Note that queries in GAE are always eventually consistent, so the direct equivalent of a query is to explicitly make the get-by-key step eventually consistent.

Why is this useful? Because if we perform keys-only queries followed by get-by-key, we might pull the entity out of memcache instead of the datastore. With a warm cache, this kind of "hybrid query" will cost 1 read op (all queries cost one read op) + 5 small ops (one for each key) and execute much faster than the standard full query.

Objectify is smart enough to take care of this for you. It will automatically convert queries to hybrid queries when:

  • There is an explicit type() defined, and the type has a @Cache annotation
  • Caching is not disabled for the query (ie ofy().cache(false))

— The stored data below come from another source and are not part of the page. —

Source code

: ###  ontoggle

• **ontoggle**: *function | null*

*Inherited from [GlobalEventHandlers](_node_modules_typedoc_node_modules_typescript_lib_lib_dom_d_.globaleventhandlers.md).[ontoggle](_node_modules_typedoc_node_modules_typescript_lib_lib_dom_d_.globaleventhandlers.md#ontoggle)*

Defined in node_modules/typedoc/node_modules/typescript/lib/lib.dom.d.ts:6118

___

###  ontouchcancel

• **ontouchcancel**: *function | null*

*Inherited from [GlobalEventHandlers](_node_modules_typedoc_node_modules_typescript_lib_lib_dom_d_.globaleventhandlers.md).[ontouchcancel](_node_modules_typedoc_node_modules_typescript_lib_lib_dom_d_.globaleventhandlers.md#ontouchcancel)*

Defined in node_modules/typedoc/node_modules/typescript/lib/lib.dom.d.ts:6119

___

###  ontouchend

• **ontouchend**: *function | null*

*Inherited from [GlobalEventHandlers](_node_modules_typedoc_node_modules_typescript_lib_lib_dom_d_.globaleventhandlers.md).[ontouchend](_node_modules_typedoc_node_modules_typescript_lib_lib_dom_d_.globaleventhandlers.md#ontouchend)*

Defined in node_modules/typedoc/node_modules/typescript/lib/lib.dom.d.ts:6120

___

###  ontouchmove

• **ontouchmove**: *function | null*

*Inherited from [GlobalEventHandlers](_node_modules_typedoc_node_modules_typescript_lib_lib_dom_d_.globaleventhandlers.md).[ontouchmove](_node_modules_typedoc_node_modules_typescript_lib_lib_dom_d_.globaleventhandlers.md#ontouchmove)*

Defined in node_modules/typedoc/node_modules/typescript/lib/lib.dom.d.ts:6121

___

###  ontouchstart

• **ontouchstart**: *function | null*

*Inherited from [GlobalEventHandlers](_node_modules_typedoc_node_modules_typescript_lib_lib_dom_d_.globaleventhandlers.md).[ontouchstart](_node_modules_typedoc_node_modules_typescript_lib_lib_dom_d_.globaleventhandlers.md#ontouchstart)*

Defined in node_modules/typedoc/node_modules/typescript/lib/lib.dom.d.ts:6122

You can explicitly enable or disable this behavior like this:

// If Thing has @Cache, this disables the hybrid query:
ofy().load().type(Thing.class).hybrid(false);

// Typeless queries are not hybridized by default since we don't know if they are cacheable:
ofy().load().ancestor(parent).hybrid(true);

Caching With Objectify v6+

Memcache was built into the old App Engine SDK used by Objectify v5 and prior. In the Google Cloud SDK used by Objectify v6+, memcached is a separate service which uses the native memcached wire protocol. Objectify supports this by using the spymemcached java client.

If you have a memcached server available, you can initialize the ObjectifyService with a custom ObjectifyFactory like this:

ObjectifyService.init(new ObjectifyFactory(mySpymemcachedClient));

See the Spymemcached documentation for how to properly construct a memcached client.

If you do not explicitly provide a memcached client, memcache is disabled in Objectify.